● **What you are asked to do**: Put the data below, from its first line up to and including the line containing "28: (127, 126)", into a numbered list, leaving out any blank lines.

-- BEGIN --

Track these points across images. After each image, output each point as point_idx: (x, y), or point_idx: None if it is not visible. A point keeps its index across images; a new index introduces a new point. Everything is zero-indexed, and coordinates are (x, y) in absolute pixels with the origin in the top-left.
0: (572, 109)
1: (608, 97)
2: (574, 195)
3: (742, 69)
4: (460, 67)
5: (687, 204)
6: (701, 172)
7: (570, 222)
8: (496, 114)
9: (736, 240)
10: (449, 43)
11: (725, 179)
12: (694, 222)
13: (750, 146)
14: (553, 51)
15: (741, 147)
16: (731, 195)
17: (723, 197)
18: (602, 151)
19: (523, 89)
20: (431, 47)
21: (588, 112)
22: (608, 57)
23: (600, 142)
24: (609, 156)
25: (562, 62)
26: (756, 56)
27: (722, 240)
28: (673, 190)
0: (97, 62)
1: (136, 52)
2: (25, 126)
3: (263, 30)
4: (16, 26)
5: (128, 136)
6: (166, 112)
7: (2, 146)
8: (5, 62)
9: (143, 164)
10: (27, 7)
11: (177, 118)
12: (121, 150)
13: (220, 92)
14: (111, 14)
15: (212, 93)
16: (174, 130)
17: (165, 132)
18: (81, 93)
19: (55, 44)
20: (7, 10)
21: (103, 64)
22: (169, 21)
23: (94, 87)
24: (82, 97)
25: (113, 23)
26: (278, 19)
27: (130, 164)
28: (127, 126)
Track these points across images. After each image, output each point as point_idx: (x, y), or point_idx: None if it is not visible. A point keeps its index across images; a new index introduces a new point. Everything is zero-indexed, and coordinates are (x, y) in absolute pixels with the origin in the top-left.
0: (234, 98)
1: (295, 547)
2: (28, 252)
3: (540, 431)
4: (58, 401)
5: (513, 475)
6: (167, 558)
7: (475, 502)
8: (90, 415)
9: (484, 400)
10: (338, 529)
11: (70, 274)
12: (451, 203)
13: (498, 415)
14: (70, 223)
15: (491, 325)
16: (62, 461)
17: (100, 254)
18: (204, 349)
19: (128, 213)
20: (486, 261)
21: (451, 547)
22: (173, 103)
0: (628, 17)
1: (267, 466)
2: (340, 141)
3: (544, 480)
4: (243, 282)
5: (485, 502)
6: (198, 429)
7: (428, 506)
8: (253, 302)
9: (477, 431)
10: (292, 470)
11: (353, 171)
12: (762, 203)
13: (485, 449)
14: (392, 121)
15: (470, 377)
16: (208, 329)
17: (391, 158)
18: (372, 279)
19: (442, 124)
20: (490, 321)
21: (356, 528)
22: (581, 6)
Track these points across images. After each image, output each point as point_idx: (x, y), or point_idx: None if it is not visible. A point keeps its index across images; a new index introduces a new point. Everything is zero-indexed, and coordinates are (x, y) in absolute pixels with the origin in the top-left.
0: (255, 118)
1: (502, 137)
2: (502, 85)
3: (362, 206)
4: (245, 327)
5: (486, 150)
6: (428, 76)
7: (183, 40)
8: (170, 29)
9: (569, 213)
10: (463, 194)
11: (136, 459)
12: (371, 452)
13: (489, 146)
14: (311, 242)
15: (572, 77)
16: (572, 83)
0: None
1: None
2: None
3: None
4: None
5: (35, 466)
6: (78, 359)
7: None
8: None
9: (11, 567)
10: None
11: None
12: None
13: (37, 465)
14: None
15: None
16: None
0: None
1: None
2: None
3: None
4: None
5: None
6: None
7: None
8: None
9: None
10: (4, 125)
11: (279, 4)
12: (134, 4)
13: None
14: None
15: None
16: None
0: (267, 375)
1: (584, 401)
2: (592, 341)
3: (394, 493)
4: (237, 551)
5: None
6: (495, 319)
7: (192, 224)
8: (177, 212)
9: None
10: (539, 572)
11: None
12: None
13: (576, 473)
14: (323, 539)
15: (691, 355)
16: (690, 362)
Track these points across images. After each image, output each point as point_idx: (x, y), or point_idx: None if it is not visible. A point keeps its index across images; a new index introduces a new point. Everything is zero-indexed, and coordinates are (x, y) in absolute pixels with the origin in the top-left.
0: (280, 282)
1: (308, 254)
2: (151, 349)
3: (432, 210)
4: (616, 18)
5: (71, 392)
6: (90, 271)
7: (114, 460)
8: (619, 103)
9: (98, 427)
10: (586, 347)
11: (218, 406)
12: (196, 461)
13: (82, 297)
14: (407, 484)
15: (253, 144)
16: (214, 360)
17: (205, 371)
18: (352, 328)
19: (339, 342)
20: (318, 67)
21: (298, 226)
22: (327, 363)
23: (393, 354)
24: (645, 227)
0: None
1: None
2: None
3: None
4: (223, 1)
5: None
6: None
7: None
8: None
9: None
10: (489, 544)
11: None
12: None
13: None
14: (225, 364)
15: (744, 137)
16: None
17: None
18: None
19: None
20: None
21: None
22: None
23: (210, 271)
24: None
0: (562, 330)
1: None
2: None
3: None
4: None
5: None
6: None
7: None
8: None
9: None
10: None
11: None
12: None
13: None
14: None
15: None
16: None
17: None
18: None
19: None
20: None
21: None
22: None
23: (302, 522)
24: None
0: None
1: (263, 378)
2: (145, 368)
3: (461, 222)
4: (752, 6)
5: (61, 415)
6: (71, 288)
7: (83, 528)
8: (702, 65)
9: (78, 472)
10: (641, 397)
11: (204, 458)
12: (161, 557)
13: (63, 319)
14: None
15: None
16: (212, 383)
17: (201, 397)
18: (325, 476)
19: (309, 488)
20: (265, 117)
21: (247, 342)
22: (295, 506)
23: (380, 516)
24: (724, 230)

-- END --

● **Completed exercise**:
1. Track these points across images. After each image, output each point as point_idx: (x, y), or point_idx: None if it is not visible. A point keeps its index across images; a new index introduces a new point. Everything is zero-indexed, and coordinates are (x, y) in absolute pixels with the origin in the top-left.
2. 0: (572, 109)
3. 1: (608, 97)
4. 2: (574, 195)
5. 3: (742, 69)
6. 4: (460, 67)
7. 5: (687, 204)
8. 6: (701, 172)
9. 7: (570, 222)
10. 8: (496, 114)
11. 9: (736, 240)
12. 10: (449, 43)
13. 11: (725, 179)
14. 12: (694, 222)
15. 13: (750, 146)
16. 14: (553, 51)
17. 15: (741, 147)
18. 16: (731, 195)
19. 17: (723, 197)
20. 18: (602, 151)
21. 19: (523, 89)
22. 20: (431, 47)
23. 21: (588, 112)
24. 22: (608, 57)
25. 23: (600, 142)
26. 24: (609, 156)
27. 25: (562, 62)
28. 26: (756, 56)
29. 27: (722, 240)
30. 28: (673, 190)
31. 0: (97, 62)
32. 1: (136, 52)
33. 2: (25, 126)
34. 3: (263, 30)
35. 4: (16, 26)
36. 5: (128, 136)
37. 6: (166, 112)
38. 7: (2, 146)
39. 8: (5, 62)
40. 9: (143, 164)
41. 10: (27, 7)
42. 11: (177, 118)
43. 12: (121, 150)
44. 13: (220, 92)
45. 14: (111, 14)
46. 15: (212, 93)
47. 16: (174, 130)
48. 17: (165, 132)
49. 18: (81, 93)
50. 19: (55, 44)
51. 20: (7, 10)
52. 21: (103, 64)
53. 22: (169, 21)
54. 23: (94, 87)
55. 24: (82, 97)
56. 25: (113, 23)
57. 26: (278, 19)
58. 27: (130, 164)
59. 28: (127, 126)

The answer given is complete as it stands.